→ Problem to solve: Would you return the data exactly as given, except for its pictures?

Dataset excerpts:
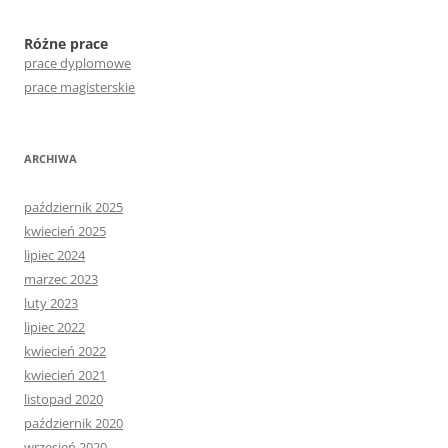
Różne prace
prace dyplomowe
prace magisterskie
ARCHIWA
październik 2025
kwiecień 2025
lipiec 2024
marzec 2023
luty 2023
lipiec 2022
kwiecień 2022
kwiecień 2021
listopad 2020
październik 2020
wrzesień 2020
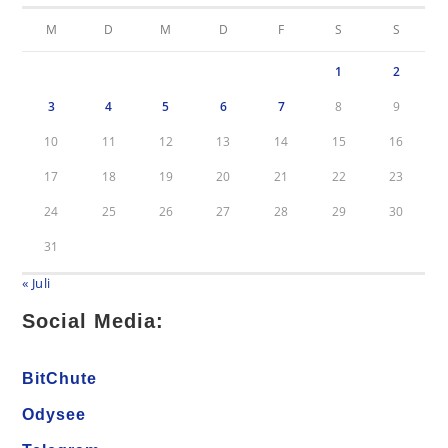
M
D
M
D
F
S
S
1
2
3
4
5
6
7
8
9
10
11
12
13
14
15
16
17
18
19
20
21
22
23
24
25
26
27
28
29
30
31
« Juli
Social Media:
BitChute
Odysee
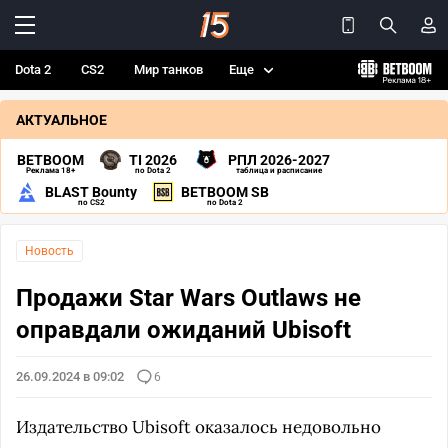
Dota 2
CS2
Мир танков
Еще
АКТУАЛЬНОЕ
BETBOOM
TI 2026
РПЛ 2026-2027
Реклама 18+
по Dota 2
таблица и расписание
BLAST Bounty
BETBOOM SB
по CS2
по Dota 2
Новость
Продажи Star Wars Outlaws не
оправдали ожиданий Ubisoft
26.09.2024 в 09:02
6
Издательство Ubisoft оказалось недовольно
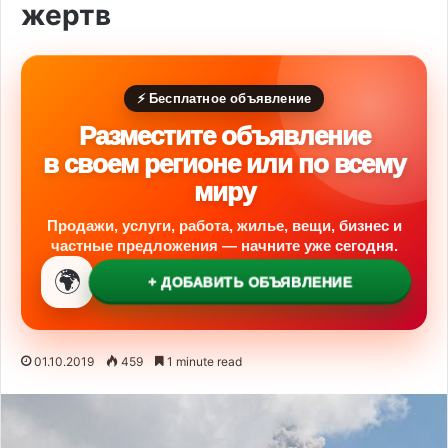
жертв
⚡ Бесплатное объявление
Разместите объявление
в своем регионе или по всему
миру
Продажи, услуги, работа, жилье, вещи, бизнес и
частные предложения — начните уже сегодня.
🌍
+ ДОБАВИТЬ ОБЪЯВЛЕНИЕ
01.10.2019
459
1 minute read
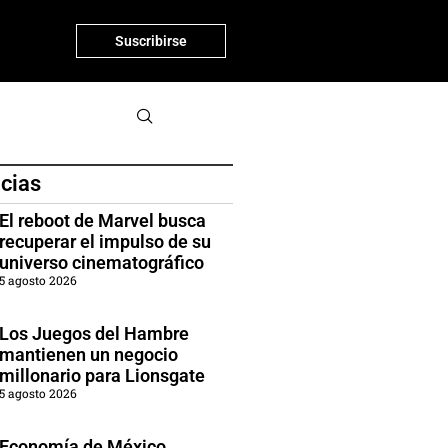
Suscribirse
icias
El reboot de Marvel busca
recuperar el impulso de su
universo cinematográfico
5 agosto 2026
Los Juegos del Hambre
mantienen un negocio
millonario para Lionsgate
5 agosto 2026
Economía de México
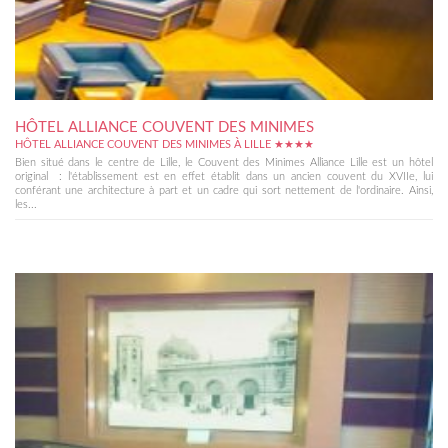
HÔTEL ALLIANCE COUVENT DES MINIMES
HÔTEL ALLIANCE COUVENT DES MINIMES À LILLE ★★★★
Bien situé dans le centre de Lille, le Couvent des Minimes Alliance Lille est un hôtel
original : l'établissement est en effet établit dans un ancien couvent du XVIIe, lui
conférant une architecture à part et un cadre qui sort nettement de l'ordinaire. Ainsi,
les...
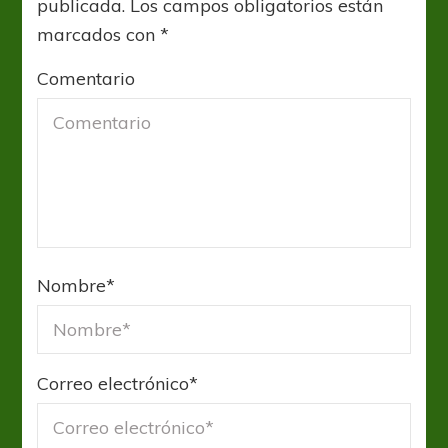
publicada.
Los campos obligatorios están
marcados con
*
Comentario
Nombre
*
Correo electrónico
*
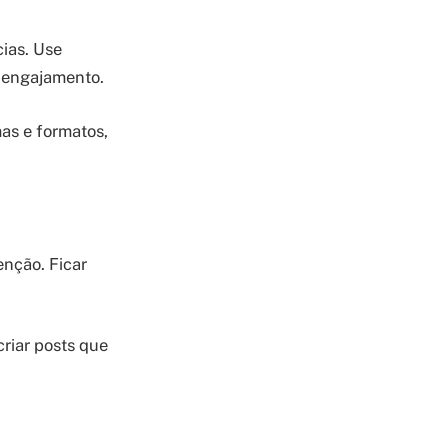
ias. Use
e engajamento.
as e formatos,
nção. Ficar
criar posts que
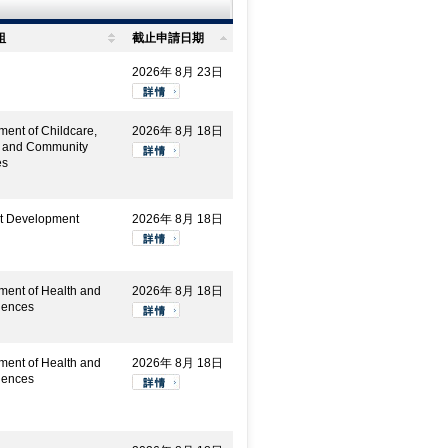
組
截止申請日期
2026年 8月 23日
ment of Childcare,
2026年 8月 18日
y and Community
es
t Development
2026年 8月 18日
ment of Health and
2026年 8月 18日
iences
ment of Health and
2026年 8月 18日
iences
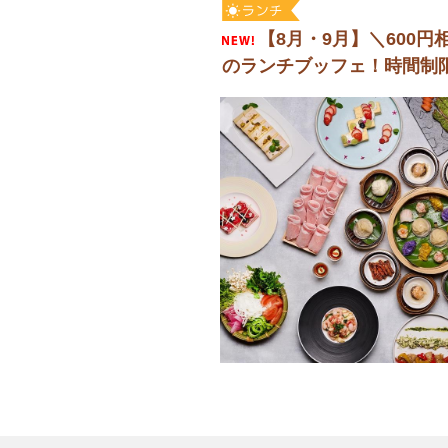
【8月・9月】＼600
のランチブッフェ！時間制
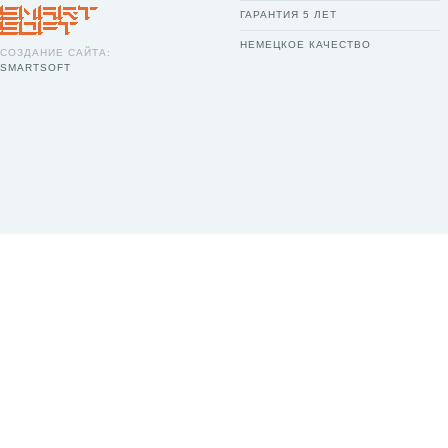
ГАРАНТИЯ 5 ЛЕТ
НЕМЕЦКОЕ КАЧЕСТВО
СОЗДАНИЕ САЙТА:
SMARTSOFT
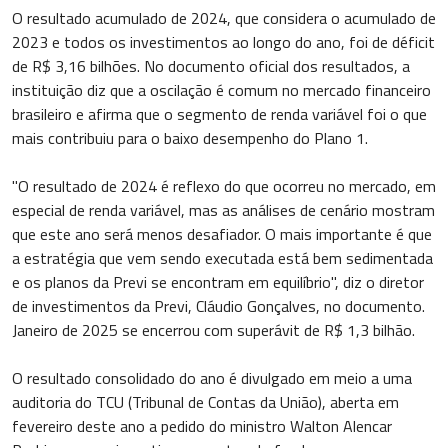
O resultado acumulado de 2024, que considera o acumulado de
2023 e todos os investimentos ao longo do ano, foi de déficit
de R$ 3,16 bilhões. No documento oficial dos resultados, a
instituição diz que a oscilação é comum no mercado financeiro
brasileiro e afirma que o segmento de renda variável foi o que
mais contribuiu para o baixo desempenho do Plano 1.
"O resultado de 2024 é reflexo do que ocorreu no mercado, em
especial de renda variável, mas as análises de cenário mostram
que este ano será menos desafiador. O mais importante é que
a estratégia que vem sendo executada está bem sedimentada
e os planos da Previ se encontram em equilíbrio", diz o diretor
de investimentos da Previ, Cláudio Gonçalves, no documento.
Janeiro de 2025 se encerrou com superávit de R$ 1,3 bilhão.
O resultado consolidado do ano é divulgado em meio a uma
auditoria do TCU (Tribunal de Contas da União), aberta em
fevereiro deste ano a pedido do ministro Walton Alencar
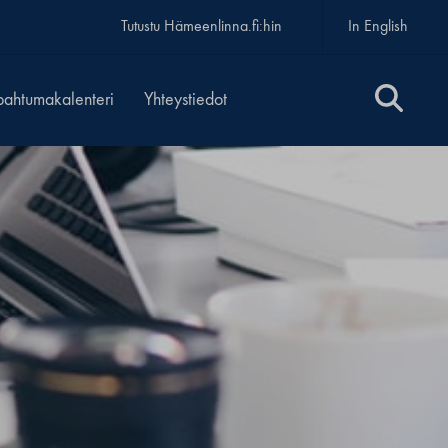
Tutustu Hämeenlinna.fi:hin
In English
pahtumakalenteri
Yhteystiedot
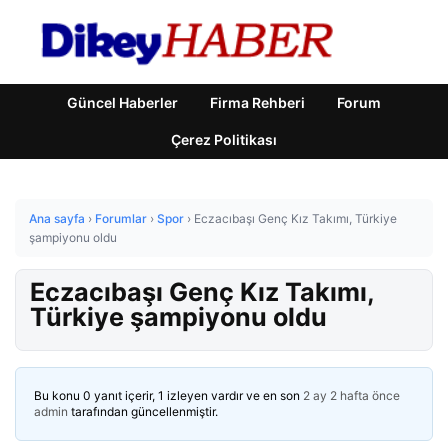
Güncel Haberler
Firma Rehberi
Forum
Çerez Politikası
Ana sayfa
›
Forumlar
›
Spor
›
Eczacıbaşı Genç Kız Takımı, Türkiye
şampiyonu oldu
Eczacıbaşı Genç Kız Takımı,
Türkiye şampiyonu oldu
Bu konu 0 yanıt içerir, 1 izleyen vardır ve en son
2 ay 2 hafta önce
admin
tarafından güncellenmiştir.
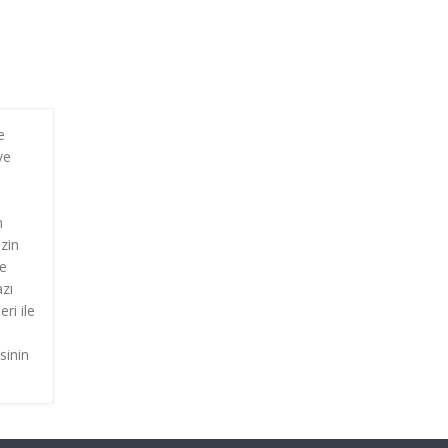
e
ve
m
ezin
re
azı
ri ile
sinin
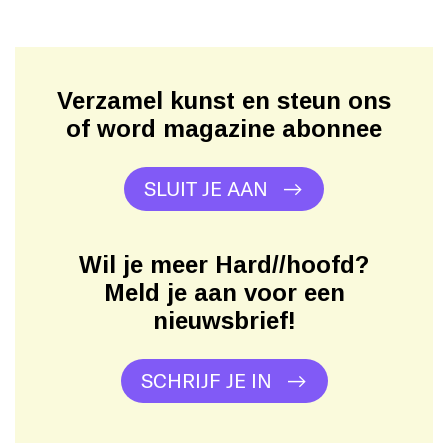
Verzamel kunst en steun ons
of word magazine abonnee
SLUIT JE AAN
Wil je meer Hard//hoofd?
Meld je aan voor een
nieuwsbrief!
SCHRIJF JE IN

→ Solution to the exercise:
Różne prace
prace dyplomowe
prace magisterskie
ARCHIWA
październik 2025
kwiecień 2025
lipiec 2024
marzec 2023
luty 2023
lipiec 2022
kwiecień 2022
kwiecień 2021
listopad 2020
październik 2020
wrzesień 2020
M
D
M
D
F
S
S
1
2
3
4
5
6
7
8
9
10
11
12
13
14
15
16
17
18
19
20
21
22
23
24
25
26
27
28
29
30
31
« Juli
Social Media:
BitChute
Odysee
Dota 2
CS2
Мир танков
Еще
АКТУАЛЬНОЕ
BETBOOM
TI 2026
РПЛ 2026-2027
Реклама 18+
по Dota 2
таблица и расписание
BLAST Bounty
BETBOOM SB
по CS2
по Dota 2
Новость
Продажи Star Wars Outlaws не
оправдали ожиданий Ubisoft
26.09.2024 в 09:02
6
Издательство Ubisoft оказалось недовольно
жертв
⚡ Бесплатное объявление
Разместите объявление
в своем регионе или по всему
миру
Продажи, услуги, работа, жилье, вещи, бизнес и
частные предложения — начните уже сегодня.
🌍
+ ДОБАВИТЬ ОБЪЯВЛЕНИЕ
01.10.2019
459
1 minute read
Suscribirse
icias
El reboot de Marvel busca
recuperar el impulso de su
universo cinematográfico
5 agosto 2026
Los Juegos del Hambre
mantienen un negocio
millonario para Lionsgate
5 agosto 2026
Economía de México
HÔTEL ALLIANCE COUVENT DES MINIMES
HÔTEL ALLIANCE COUVENT DES MINIMES À LILLE ★★★★
Bien situé dans le centre de Lille, le Couvent des Minimes Alliance Lille est un hôtel
original : l'établissement est en effet établit dans un ancien couvent du XVIIe, lui
conférant une architecture à part et un cadre qui sort nettement de l'ordinaire. Ainsi,
les...
publicada.
Los campos obligatorios están
marcados con
*
Comentario
Nombre
*
Correo electrónico
*
ias. Use
e engajamento.
as e formatos,
nção. Ficar
criar posts que
組
截止申請日期
2026年 8月 23日
ment of Childcare,
2026年 8月 18日
y and Community
es
t Development
2026年 8月 18日
ment of Health and
2026年 8月 18日
iences
ment of Health and
2026年 8月 18日
iences
【8月・9月】＼600
のランチブッフェ！時間制
ГАРАНТИЯ 5 ЛЕТ
НЕМЕЦКОЕ КАЧЕСТВО
СОЗДАНИЕ САЙТА:
SMARTSOFT
O resultado acumulado de 2024, que considera o acumulado de
2023 e todos os investimentos ao longo do ano, foi de déficit
de R$ 3,16 bilhões. No documento oficial dos resultados, a
instituição diz que a oscilação é comum no mercado financeiro
brasileiro e afirma que o segmento de renda variável foi o que
mais contribuiu para o baixo desempenho do Plano 1.
"O resultado de 2024 é reflexo do que ocorreu no mercado, em
especial de renda variável, mas as análises de cenário mostram
que este ano será menos desafiador. O mais importante é que
a estratégia que vem sendo executada está bem sedimentada
e os planos da Previ se encontram em equilíbrio", diz o diretor
de investimentos da Previ, Cláudio Gonçalves, no documento.
Janeiro de 2025 se encerrou com superávit de R$ 1,3 bilhão.
O resultado consolidado do ano é divulgado em meio a uma
auditoria do TCU (Tribunal de Contas da União), aberta em
fevereiro deste ano a pedido do ministro Walton Alencar
Tutustu Hämeenlinna.fi:hin
In English
pahtumakalenteri
Yhteystiedot
Güncel Haberler
Firma Rehberi
Forum
Çerez Politikası
Ana sayfa
›
Forumlar
›
Spor
›
Eczacıbaşı Genç Kız Takımı, Türkiye
şampiyonu oldu
Eczacıbaşı Genç Kız Takımı,
Türkiye şampiyonu oldu
Bu konu 0 yanıt içerir, 1 izleyen vardır ve en son
2 ay 2 hafta önce
admin
tarafından güncellenmiştir.
e
ve
m
ezin
re
azı
ri ile
sinin
Verzamel kunst en steun ons
of word magazine abonnee
SLUIT JE AAN
Wil je meer Hard//hoofd?
Meld je aan voor een
nieuwsbrief!
SCHRIJF JE IN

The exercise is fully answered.